• [Written task]: Rewrite everything from the line containing "reference 4.48, same" down to the line containing "The clock reads 7 h 00 min", swapping each "clock" for "timepiece" and leaving the rest as it is.

• [Input material]:
-- -- --
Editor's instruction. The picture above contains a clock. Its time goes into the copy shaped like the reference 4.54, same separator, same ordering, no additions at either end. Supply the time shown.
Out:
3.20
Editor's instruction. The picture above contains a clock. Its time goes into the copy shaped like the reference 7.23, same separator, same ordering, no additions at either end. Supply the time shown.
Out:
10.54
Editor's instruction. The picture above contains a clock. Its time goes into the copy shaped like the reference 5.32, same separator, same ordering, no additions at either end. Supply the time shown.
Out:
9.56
-- -- --
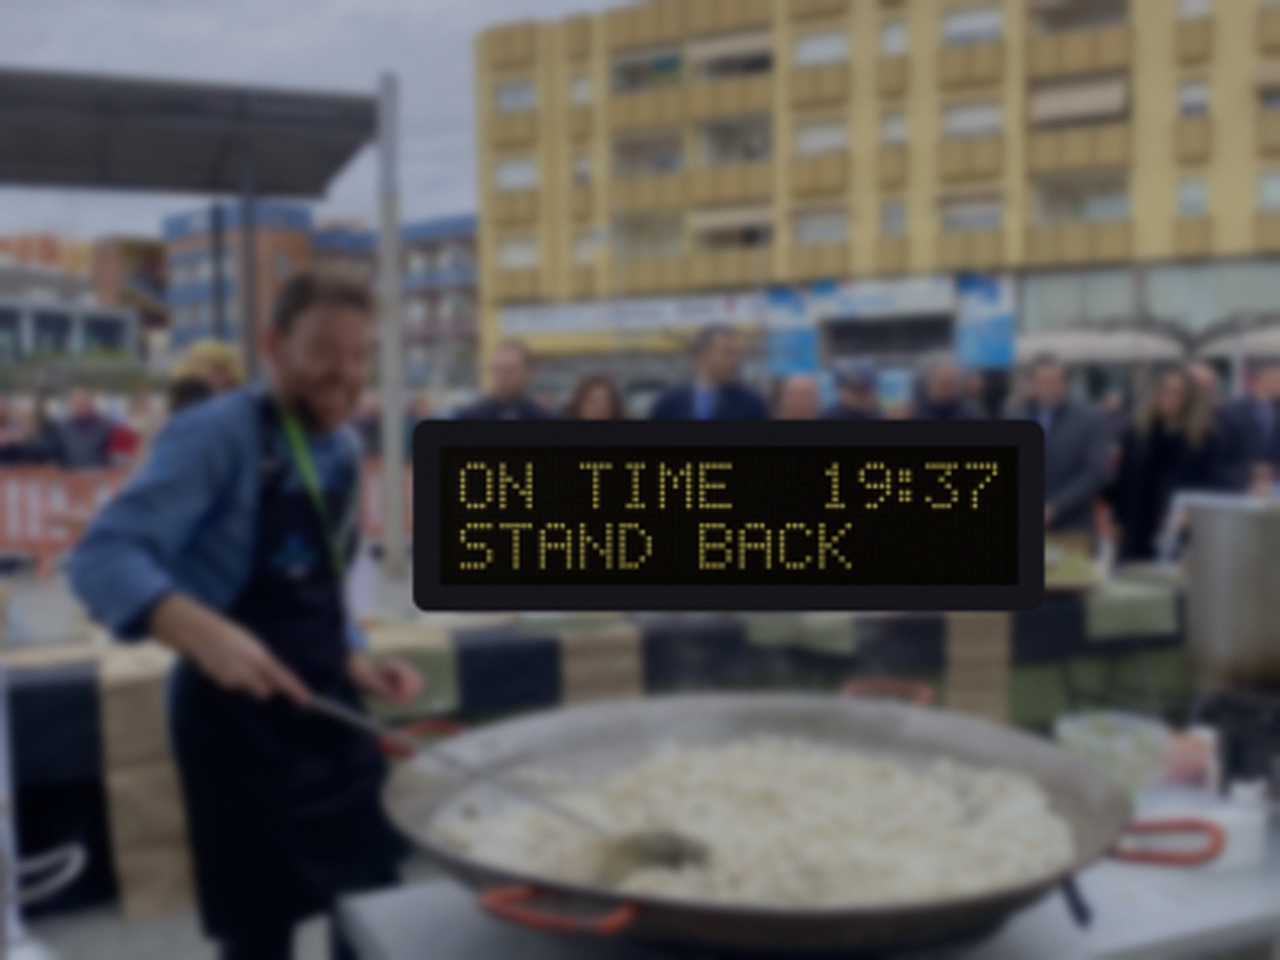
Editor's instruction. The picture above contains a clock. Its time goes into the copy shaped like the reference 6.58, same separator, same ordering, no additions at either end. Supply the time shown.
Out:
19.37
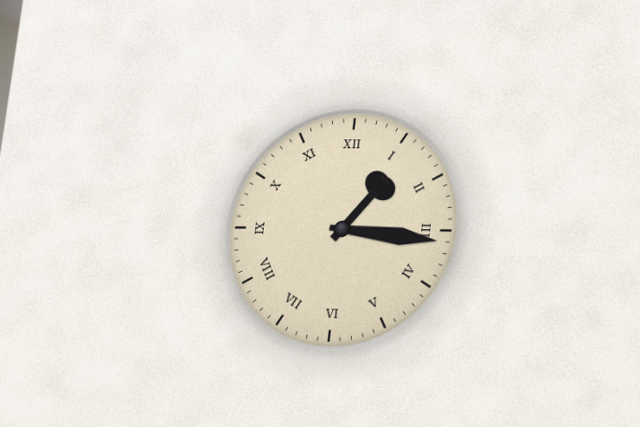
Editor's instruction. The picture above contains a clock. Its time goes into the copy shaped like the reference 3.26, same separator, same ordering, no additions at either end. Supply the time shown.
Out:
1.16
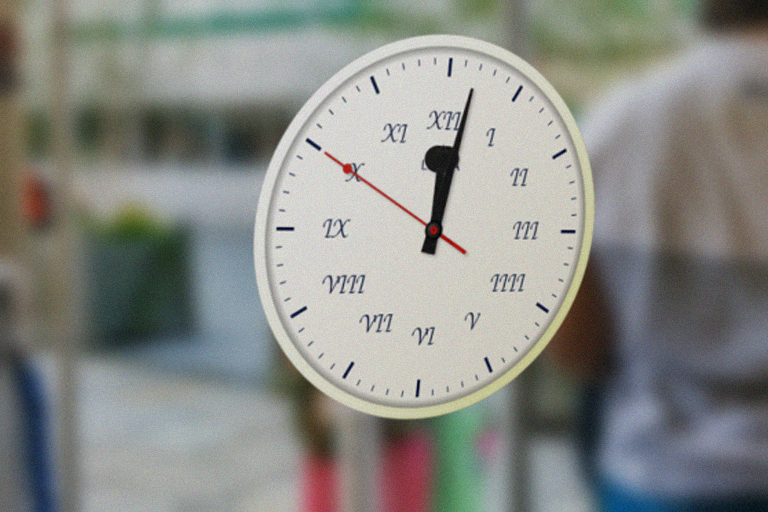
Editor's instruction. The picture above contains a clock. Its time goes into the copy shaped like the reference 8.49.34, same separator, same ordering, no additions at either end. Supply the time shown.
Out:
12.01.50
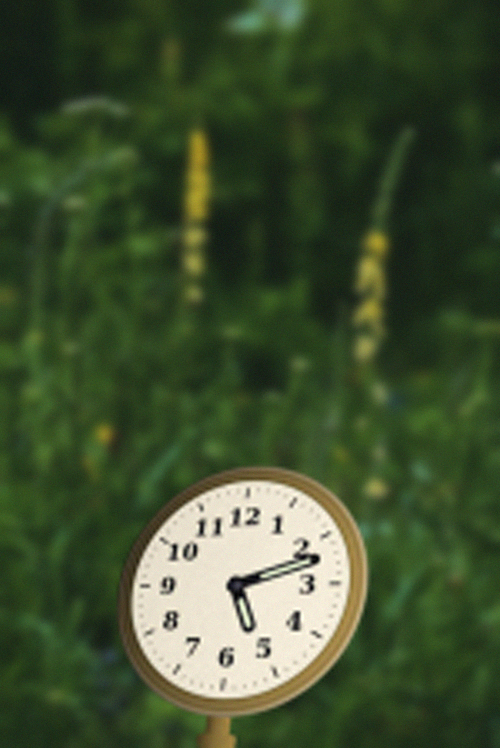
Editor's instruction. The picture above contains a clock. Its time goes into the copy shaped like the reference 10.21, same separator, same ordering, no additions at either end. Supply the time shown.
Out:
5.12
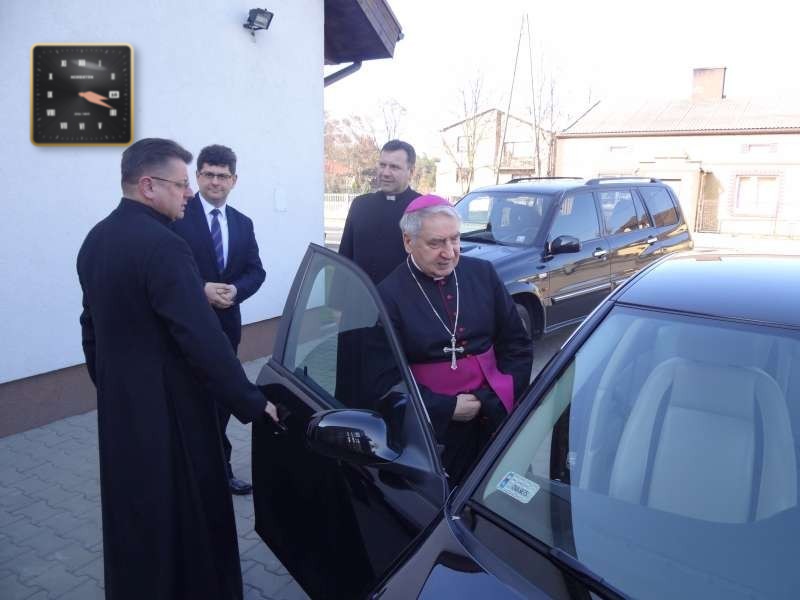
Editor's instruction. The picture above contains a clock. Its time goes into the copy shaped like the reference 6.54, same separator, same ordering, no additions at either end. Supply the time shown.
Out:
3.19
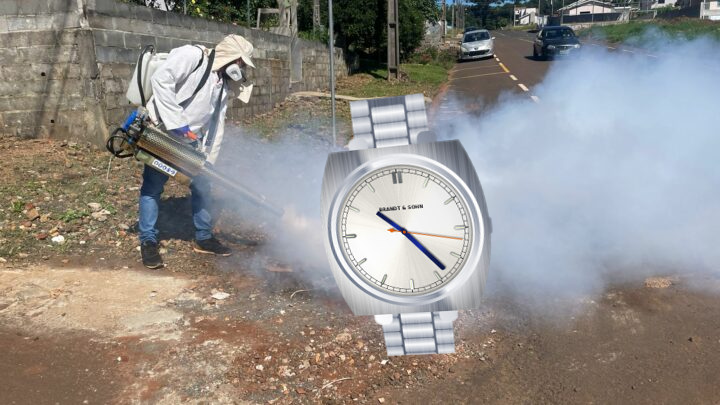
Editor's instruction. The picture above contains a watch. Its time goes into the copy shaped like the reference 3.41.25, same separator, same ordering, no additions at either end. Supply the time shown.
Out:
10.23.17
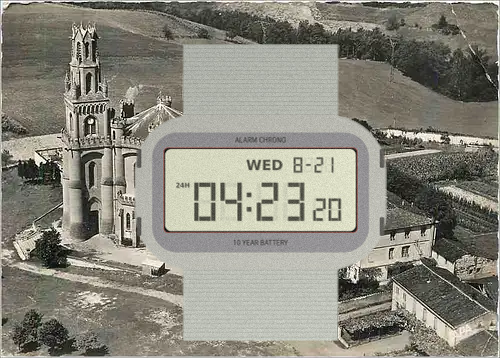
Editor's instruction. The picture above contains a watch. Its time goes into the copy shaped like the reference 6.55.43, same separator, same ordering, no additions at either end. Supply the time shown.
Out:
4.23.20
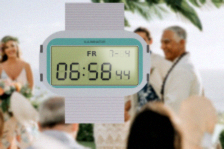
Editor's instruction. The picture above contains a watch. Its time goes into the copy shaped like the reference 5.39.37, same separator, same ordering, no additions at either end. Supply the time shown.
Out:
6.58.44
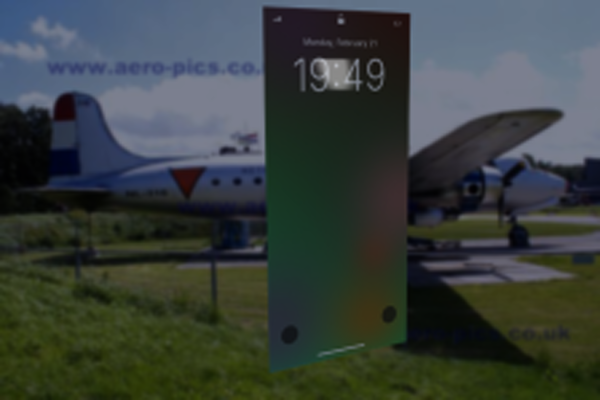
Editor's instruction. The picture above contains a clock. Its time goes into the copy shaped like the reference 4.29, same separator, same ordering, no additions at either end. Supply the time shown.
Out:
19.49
-- -- --
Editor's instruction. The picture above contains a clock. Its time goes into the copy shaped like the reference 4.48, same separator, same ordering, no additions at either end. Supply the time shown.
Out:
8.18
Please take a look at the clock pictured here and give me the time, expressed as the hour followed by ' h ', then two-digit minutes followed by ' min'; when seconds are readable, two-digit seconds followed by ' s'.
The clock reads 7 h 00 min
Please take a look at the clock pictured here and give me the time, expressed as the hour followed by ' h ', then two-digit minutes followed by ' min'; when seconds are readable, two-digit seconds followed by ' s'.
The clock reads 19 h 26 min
-- -- --
• [In response]:
Editor's instruction. The picture above contains a timepiece. Its time goes into the copy shaped like the reference 4.48, same separator, same ordering, no additions at either end. Supply the time shown.
Out:
8.18
Please take a look at the timepiece pictured here and give me the time, expressed as the hour followed by ' h ', then two-digit minutes followed by ' min'; when seconds are readable, two-digit seconds followed by ' s'.
The timepiece reads 7 h 00 min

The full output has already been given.